Ontario’s healthcare spending lowest in Canada — but going lower

It warms the soul to recall the day last June when Doug Ford was heartily booed by the enormous crowd in Nathan Phillips Square celebrating the Raptors — a crowd so big that it even dwarfed the one at Donald Trump’s inauguration.

Humiliated by this stunning rebuke, the premier retreated from some of his more unpopular cutbacks.

But it would be a mistake to assume that Ford’s destructive austerity agenda has been derailed. On the contrary, it moves forward like a freight train, coming at us slowly but relentlessly, much of it under cover of darkness.

Among the premier’s sweeping cutbacks — aimed at reducing the deficit without tapping the corporate elite for more tax revenues — are a dizzying array of cuts to our public health-care system, the crown jewel of our social programs.

These cuts, totalling about $360 million, will affect everything from mental health care to cancer screening, according to Natalie Mehra, head of the Ontario Health Coalition.

Their impact will likely be profound, since Ontario’s health-care spending is already well below the Canadian average, even though Ontario is one of the richest provinces.

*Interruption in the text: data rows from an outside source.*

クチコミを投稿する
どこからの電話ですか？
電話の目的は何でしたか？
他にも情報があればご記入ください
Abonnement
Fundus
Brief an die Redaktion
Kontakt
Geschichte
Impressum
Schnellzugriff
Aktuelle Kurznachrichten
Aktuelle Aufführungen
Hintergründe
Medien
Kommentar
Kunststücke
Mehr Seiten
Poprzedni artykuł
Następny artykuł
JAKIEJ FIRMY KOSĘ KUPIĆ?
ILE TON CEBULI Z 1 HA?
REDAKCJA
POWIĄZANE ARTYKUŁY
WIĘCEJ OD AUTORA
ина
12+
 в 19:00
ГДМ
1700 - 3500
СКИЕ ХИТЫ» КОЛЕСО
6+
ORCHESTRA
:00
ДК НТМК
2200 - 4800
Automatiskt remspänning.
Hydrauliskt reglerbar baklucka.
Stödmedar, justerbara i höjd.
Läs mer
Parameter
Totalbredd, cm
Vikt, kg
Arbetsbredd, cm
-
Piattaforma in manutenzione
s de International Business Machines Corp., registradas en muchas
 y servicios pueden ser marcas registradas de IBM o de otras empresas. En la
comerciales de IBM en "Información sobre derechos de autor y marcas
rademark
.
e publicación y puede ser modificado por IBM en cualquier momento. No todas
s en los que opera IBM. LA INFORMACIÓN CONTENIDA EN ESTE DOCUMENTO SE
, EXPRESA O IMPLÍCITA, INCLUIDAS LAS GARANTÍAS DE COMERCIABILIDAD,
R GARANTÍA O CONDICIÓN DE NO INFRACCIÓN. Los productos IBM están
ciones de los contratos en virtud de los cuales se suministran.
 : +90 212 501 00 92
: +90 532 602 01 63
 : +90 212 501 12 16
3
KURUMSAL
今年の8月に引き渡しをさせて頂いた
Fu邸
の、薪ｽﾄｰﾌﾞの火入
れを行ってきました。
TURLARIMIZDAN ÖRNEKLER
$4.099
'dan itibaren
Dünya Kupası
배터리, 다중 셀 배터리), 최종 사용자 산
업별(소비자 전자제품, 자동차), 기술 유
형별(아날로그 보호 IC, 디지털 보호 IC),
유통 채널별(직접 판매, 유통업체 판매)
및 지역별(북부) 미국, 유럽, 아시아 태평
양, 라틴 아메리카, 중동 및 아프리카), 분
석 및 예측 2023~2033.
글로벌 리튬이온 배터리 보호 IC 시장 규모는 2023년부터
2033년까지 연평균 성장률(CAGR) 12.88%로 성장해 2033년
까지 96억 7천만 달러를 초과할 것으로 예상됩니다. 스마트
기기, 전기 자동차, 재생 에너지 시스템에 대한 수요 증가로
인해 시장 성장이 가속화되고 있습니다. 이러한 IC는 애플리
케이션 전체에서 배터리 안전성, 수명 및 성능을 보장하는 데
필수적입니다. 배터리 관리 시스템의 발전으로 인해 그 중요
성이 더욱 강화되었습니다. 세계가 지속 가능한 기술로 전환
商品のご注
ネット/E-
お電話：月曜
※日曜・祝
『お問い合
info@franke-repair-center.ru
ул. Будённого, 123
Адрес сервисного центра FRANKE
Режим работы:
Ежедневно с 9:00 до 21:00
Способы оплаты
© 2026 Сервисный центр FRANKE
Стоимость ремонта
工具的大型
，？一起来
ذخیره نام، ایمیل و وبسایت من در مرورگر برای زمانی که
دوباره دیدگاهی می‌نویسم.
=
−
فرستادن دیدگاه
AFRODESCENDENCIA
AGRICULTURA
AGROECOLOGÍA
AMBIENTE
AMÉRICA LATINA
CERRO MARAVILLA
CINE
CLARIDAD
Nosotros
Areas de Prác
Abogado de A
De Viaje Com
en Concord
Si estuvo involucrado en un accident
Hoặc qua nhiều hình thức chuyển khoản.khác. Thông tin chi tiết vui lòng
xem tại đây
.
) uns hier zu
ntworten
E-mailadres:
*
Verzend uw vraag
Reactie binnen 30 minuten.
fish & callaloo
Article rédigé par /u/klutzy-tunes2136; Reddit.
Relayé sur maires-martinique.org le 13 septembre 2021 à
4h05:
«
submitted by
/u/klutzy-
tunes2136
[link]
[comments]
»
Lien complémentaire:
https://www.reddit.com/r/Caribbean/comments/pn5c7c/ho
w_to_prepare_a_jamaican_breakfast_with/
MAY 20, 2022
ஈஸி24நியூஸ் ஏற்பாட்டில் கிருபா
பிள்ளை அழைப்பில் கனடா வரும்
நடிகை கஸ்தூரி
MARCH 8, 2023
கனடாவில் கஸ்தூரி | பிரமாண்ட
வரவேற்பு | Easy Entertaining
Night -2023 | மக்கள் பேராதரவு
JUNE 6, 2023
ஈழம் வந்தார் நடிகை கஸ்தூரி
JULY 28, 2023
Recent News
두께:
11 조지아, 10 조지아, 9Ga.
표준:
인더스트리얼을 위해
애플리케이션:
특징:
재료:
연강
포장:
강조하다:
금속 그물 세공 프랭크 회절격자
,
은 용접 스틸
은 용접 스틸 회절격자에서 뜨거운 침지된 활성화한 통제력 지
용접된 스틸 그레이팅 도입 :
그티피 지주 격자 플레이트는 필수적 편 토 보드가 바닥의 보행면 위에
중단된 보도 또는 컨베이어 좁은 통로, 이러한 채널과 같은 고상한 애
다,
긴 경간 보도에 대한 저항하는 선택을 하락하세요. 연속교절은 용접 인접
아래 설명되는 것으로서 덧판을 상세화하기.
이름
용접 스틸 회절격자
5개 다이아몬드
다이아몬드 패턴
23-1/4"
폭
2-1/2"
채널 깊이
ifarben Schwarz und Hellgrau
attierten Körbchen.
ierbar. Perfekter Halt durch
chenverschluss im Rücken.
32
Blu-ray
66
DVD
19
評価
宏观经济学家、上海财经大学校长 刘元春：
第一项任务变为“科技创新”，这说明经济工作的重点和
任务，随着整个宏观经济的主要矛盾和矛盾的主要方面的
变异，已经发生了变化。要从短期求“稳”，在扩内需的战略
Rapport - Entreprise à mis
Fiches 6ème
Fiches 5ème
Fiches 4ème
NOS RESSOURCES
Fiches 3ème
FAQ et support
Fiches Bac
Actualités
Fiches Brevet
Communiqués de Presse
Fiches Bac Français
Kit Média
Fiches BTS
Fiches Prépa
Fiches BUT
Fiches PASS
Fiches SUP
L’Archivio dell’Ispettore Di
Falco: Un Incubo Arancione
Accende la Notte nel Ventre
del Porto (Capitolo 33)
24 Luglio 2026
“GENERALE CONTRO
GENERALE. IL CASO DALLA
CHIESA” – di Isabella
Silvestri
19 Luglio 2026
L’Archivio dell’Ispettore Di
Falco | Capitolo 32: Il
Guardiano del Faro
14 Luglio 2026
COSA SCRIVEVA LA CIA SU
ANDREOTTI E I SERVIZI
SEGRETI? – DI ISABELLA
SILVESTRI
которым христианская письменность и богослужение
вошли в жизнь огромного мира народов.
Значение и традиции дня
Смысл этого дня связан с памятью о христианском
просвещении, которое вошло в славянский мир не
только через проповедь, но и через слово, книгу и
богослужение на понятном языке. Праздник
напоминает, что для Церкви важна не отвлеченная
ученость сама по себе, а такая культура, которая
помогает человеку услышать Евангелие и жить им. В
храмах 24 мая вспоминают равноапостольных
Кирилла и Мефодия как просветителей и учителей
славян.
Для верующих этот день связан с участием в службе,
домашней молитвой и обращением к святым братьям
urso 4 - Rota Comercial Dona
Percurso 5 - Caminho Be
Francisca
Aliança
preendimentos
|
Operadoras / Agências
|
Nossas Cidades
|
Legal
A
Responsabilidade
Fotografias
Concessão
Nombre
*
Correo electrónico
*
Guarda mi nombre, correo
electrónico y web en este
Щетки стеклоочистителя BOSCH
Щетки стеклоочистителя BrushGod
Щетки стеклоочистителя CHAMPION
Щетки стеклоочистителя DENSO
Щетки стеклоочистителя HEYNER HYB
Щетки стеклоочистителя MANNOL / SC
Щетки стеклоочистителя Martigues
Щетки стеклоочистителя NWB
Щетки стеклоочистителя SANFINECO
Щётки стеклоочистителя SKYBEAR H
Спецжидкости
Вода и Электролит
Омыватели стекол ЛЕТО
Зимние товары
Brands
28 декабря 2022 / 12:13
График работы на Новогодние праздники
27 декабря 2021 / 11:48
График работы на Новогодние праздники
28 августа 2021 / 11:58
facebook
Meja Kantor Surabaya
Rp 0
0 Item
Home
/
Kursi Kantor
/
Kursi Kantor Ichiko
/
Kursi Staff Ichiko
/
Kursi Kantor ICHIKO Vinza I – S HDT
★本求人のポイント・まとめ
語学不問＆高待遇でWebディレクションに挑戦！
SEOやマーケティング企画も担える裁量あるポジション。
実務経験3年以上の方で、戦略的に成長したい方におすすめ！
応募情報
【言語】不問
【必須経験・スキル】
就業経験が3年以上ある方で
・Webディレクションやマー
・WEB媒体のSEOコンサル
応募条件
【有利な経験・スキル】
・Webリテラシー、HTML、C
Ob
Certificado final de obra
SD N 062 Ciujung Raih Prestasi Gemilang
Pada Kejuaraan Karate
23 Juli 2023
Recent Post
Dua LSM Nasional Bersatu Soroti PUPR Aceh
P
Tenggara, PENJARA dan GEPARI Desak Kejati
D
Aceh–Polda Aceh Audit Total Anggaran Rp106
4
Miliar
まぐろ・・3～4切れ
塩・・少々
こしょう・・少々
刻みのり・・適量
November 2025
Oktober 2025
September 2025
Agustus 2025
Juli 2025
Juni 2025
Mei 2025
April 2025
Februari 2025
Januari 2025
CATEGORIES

Indeed, Ontario’s health-care spending is only $3,903 per person — the lowest of the ten provinces — and $487 per person lower than the Canadian average, according to Ontario’s Financial Accountability Office.

Even more damaging may be the Ford government’s embrace of further privatization, evident in recent legislation creating a health superagency with vast new privatization powers.

Let’s quickly clarify that there are no savings to be had from such privatization. Quite the contrary.

While government spending on the public portion of health care — doctors and hospitals — has held steady at about 4 per cent of GDP for the past 40 years, the costs of the private parts of the system — drugs, physiotherapy, dentistry, home care, etc. — have risen dramatically.

But Ford seems less concerned about controlling health costs than about pleasing business interests, which have long pushed to open our health care system to more privatization, so they can get in on the spectacular profits reaped in private health care south of the border.

The premier’s support for privatized health care adds new impetus to the well-funded, pro-privatization campaign already well underway.

The public face of this campaign has been B.C. medical entrepreneur Dr. Brian Day, who has spearheaded a 10-year legal battle to strike down Canadian medicare laws restricting private surgical clinics from collecting money through the public system while also charging patients hefty additional fees.

Behind the scenes, Day has had ample financial support from private interests who recognize that his victory would open the floodgates to private medicine in Canada. “If he wins, you can kiss goodbye to medicare as we know it,” says Colleen Fuller, a health policy researcher affiliated with the Canadian Centre for Policy Alternatives.

Astonishingly, much of this anti-Medicare campaign appears to have been waged with tax deductible dollars.

A massive $5-million war chest to support Day’s legal challenge has been amassed by the Canadian Constitutional Foundation (CCF), a right-wing, Calgary-based organization — with charitable status.

The CCF acknowledges that its donors include some very high-net-worth individuals, including Anthony Fell, former chairman of RBC Capital Markets. Indeed, the suggested donation range on the CCF’s website goes all the way up to $250,000. And there’s a link to a form allowing donors to transfer securities from their brokerage accounts. Not your usual lemonade-stand charity.

The CCF is also registered as a U.S. charity with the IRS, suggesting it receives money from wealthy U.S. donors keen to help strike down Canadian laws that restrict their investment opportunities here.

(Might be something for Jason Kenney’s inquiry into foreign influence to investigate.)

Meanwhile, a pro-medicare group called Canadian Doctors for Medicare is denied charitable status in Canada, on the grounds that it’s an advocacy group. So, while you can get a tax deduction for a donation to fight medicare, you can’t get one for a donation to save medicare. Ironic, since most Canadians revere medicare.

Far from the boos that greeted him at Nathan Phillips Square, Ford has now moved to the backrooms where he’s quietly helping financial interests, domestic and foreign, get a chunk of our crown jewel.